• Nurse Case Manager Guidelines

    The Indiana Worker’s Compensation Board website contains guidelines regarding the role of a nurse case manager (NCM) in Indiana worker’s compensation cases.  If you use a NCM in the administration of a worker’s compensation claim, you should be sure that your NCM is aware of and is in compliance with these guidelines in the course of delivering NCM services to your injured employee.


    A NCM must hold a professional degree and credentials or be actively seeking credentials from an approved certification organization such as the Case Management Certification Commission (CMCC) or the Utilization Review Accreditation Commission (URAC).   An uncertified NCM must work under the supervision of a certified NCM. A NCM must follow the practice standards promulgated by the CMCC and the Case Management Society of America.


    The NCM is a liaison between the medical provider, the employer and the injured employee.  The NCM may facilitate the exchange of return to work information, treatment plans, medical needs (appointments, prescriptions, DME, tests, therapy, etc.) and expedite the scheduling and fulfillment of the attending physician’s orders.

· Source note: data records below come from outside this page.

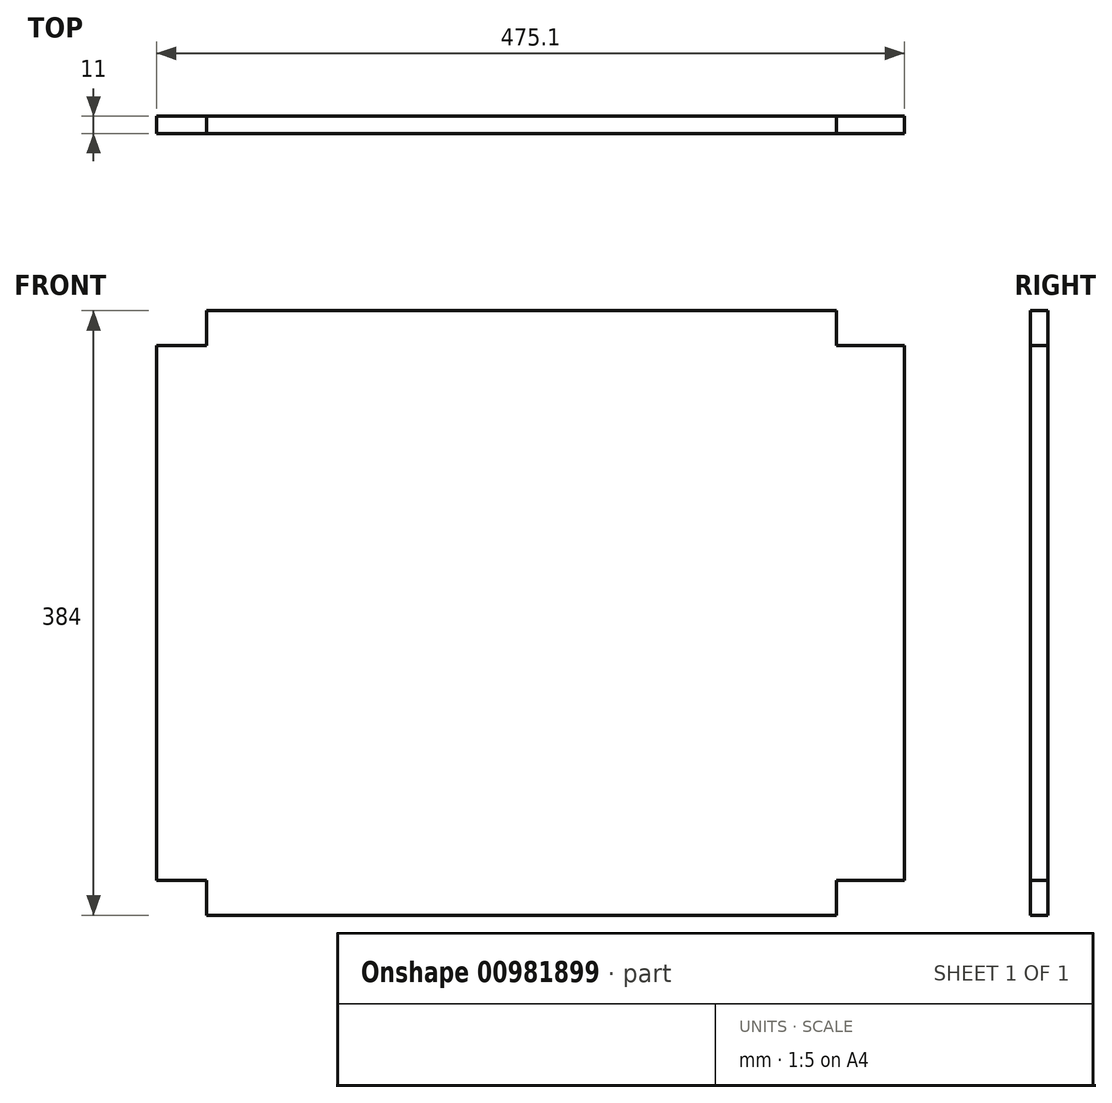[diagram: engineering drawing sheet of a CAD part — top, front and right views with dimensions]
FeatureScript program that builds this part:
annotation { "Feature Type Name" : "Feature", "Feature Type Description" : "" }
export const myFeature = defineFeature(function(context is Context, id is Id, definition is map)
    precondition{}
    {
        {
            var Q0;
            Q0=qCreatedBy(makeId("Front.planeOp"),FACE);
            var sketch = newSketch(context, id + "F0", { "sketchPlane" : qUnion([Q0])});
            skLineSegment(sketch, "E0", {"start": v(237.55, -170) * mm, "end": v(237.55, 170) * mm});
            skLineSegment(sketch, "E1", {"start": v(237.55, -170) * mm, "end": v(194.16, -170) * mm});
            skLineSegment(sketch, "E2", {"start": v(-205.84, -170) * mm, "end": v(-237.55, -170) * mm});
            skLineSegment(sketch, "E3", {"start": v(194.16, -192) * mm, "end": v(-205.84, -192) * mm});
            skLineSegment(sketch, "E4", {"start": v(237.55, 170) * mm, "end": v(194.16, 170) * mm});
            skLineSegment(sketch, "E5", {"start": v(-205.84, 170) * mm, "end": v(-237.55, 170) * mm});
            skLineSegment(sketch, "E6", {"start": v(194.16, 192) * mm, "end": v(-205.84, 192) * mm});
            skLineSegment(sketch, "E7", {"start": v(194.16, 192) * mm, "end": v(194.16, 170) * mm});
            skLineSegment(sketch, "E8", {"start": v(194.16, -170) * mm, "end": v(194.16, -192) * mm});
            skLineSegment(sketch, "E9", {"start": v(-205.84, 192) * mm, "end": v(-205.84, 170) * mm});
            skLineSegment(sketch, "E10", {"start": v(-205.84, -170) * mm, "end": v(-205.84, -192) * mm});
            skLineSegment(sketch, "E11", {"start": v(-237.55, -170) * mm, "end": v(-237.55, 170) * mm});
            skSolve(sketch);
        }
        {
            var Q0;
            Q0=makeQuery(id+"F0.imprint","IMPRINT",FACE,{"disambiguationData":[TD([[makeQuery(id+"F0.imprint","IMPRINT",EDGE,{"derivedFrom":sQuery(id+"F0.wireOp",EDGE,"E0")}),1.0]])]});
            extrude(context, id + "F1", {"entities" : qUnion([Q0]), "depth" : 11 * mm, "offsetDistance" : 25 * mm});
        }
    });
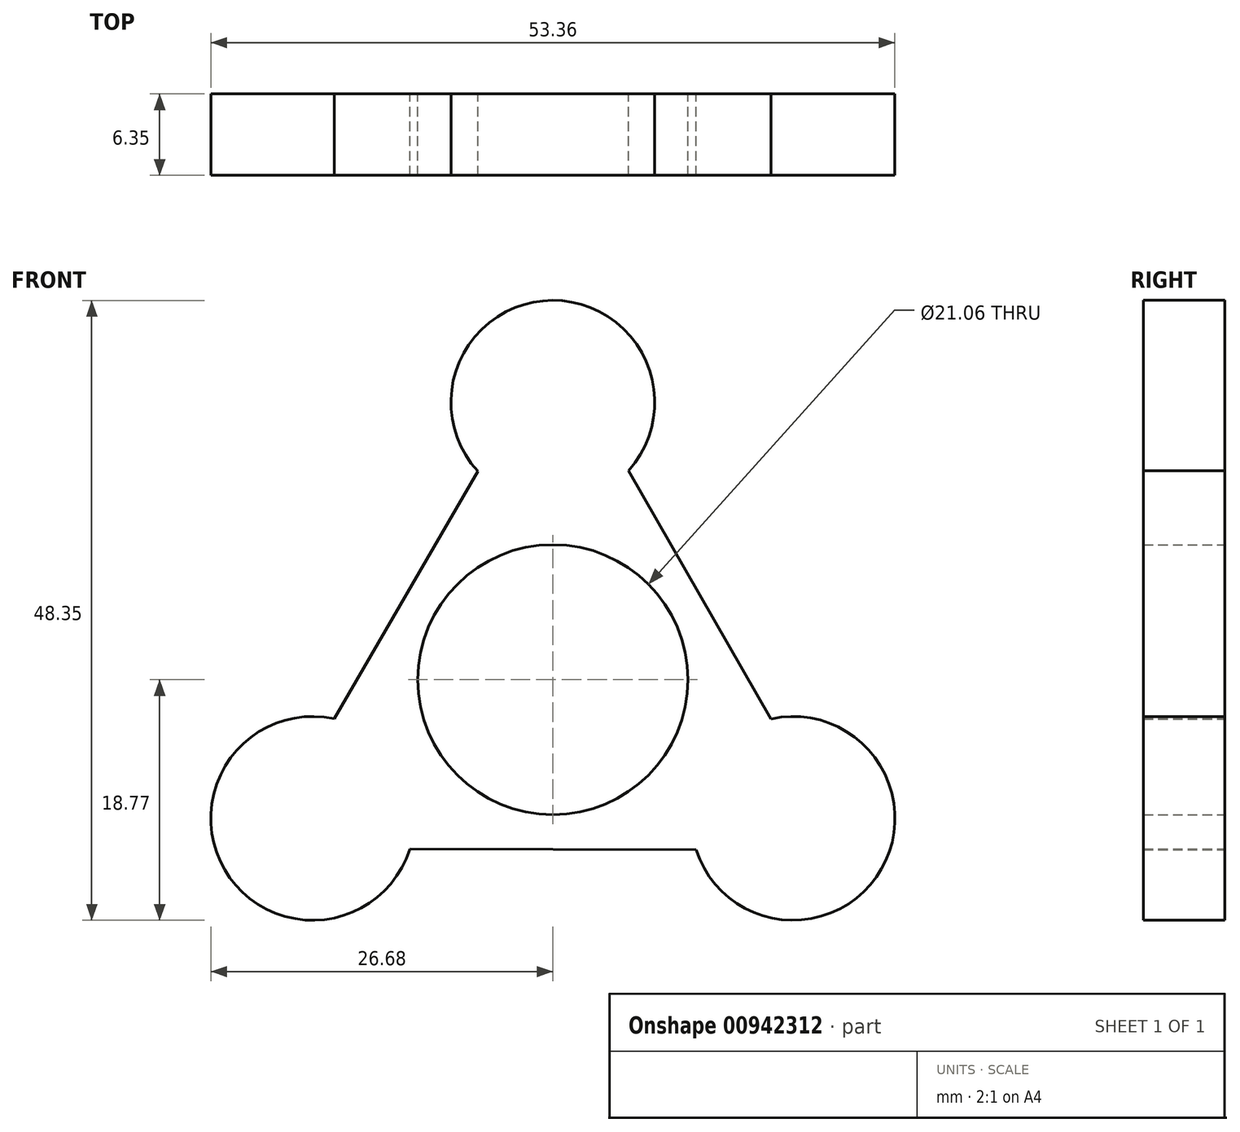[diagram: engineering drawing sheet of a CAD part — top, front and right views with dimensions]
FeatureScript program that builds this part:
annotation { "Feature Type Name" : "Feature", "Feature Type Description" : "" }
export const myFeature = defineFeature(function(context is Context, id is Id, definition is map)
    precondition{}
    {
        {
            var Q0;
            Q0=qCreatedBy(makeId("Front.planeOp"),FACE);
            var sketch = newSketch(context, id + "F0", { "sketchPlane" : qUnion([Q0])});
            skCircle(sketch, "E0", {"center": v(0, 0) * mm, "radius": 5.59 * mm});
            skCircle(sketch, "E1", {"center": v(0, 0) * mm, "radius": 10.53 * mm});
            skCircle(sketch, "E2", {"center": v(0, 21.63) * mm, "radius": 7.95 * mm});
            skCircle(sketch, "E3.1.0", {"center": v(-18.74, -10.82) * mm, "radius": 7.95 * mm});
            skCircle(sketch, "E3.2.0", {"center": v(18.74, -10.82) * mm, "radius": 7.95 * mm});
            skLineSegment(sketch, "E4", {"start": v(-5.86, 16.26) * mm, "end": v(-17.06, -3.05) * mm});
            skLineSegment(sketch, "E5.1.0", {"start": v(-11.15, -13.2) * mm, "end": v(11.17, -13.25) * mm});
            skLineSegment(sketch, "E5.2.0", {"start": v(17.01, -3.06) * mm, "end": v(5.9, 16.3) * mm});
            skSolve(sketch);
        }
        {
            var Q0;
            Q0 = qSketchRegion(id + "F0", true);
            extrude(context, id + "F1", {"entities" : qUnion([Q0]), "depth" : 6.35 * mm, "offsetDistance" : 25.4 * mm});
        }
    });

    NCM discussions with the injured employee should be limited to the history, nature and extent of the injury; the medical treatment to be rendered and an explanation of such treatment, if requested; and the dates, times and locations for the such treatment. The NCM may be excluded from the examination of the injured employee by the attending physician.  If the NCM has a meeting with the attending physician at some place and time outside the examination room, then the employee must be invited to attend that meeting. Reports prepared by a NCM are not privileged and must be made available to the employee upon request.

    Decision Making:

    The NCM should not determine compensability, administer benefits, select or re-direct medical care or provide medical opinions to the injured employee or attending physician.  The NCM may be involved in discussions as to alternative treatment options, but the ultimate decision as to the course of treatment rests with the attending physician and the worker’s compensation board.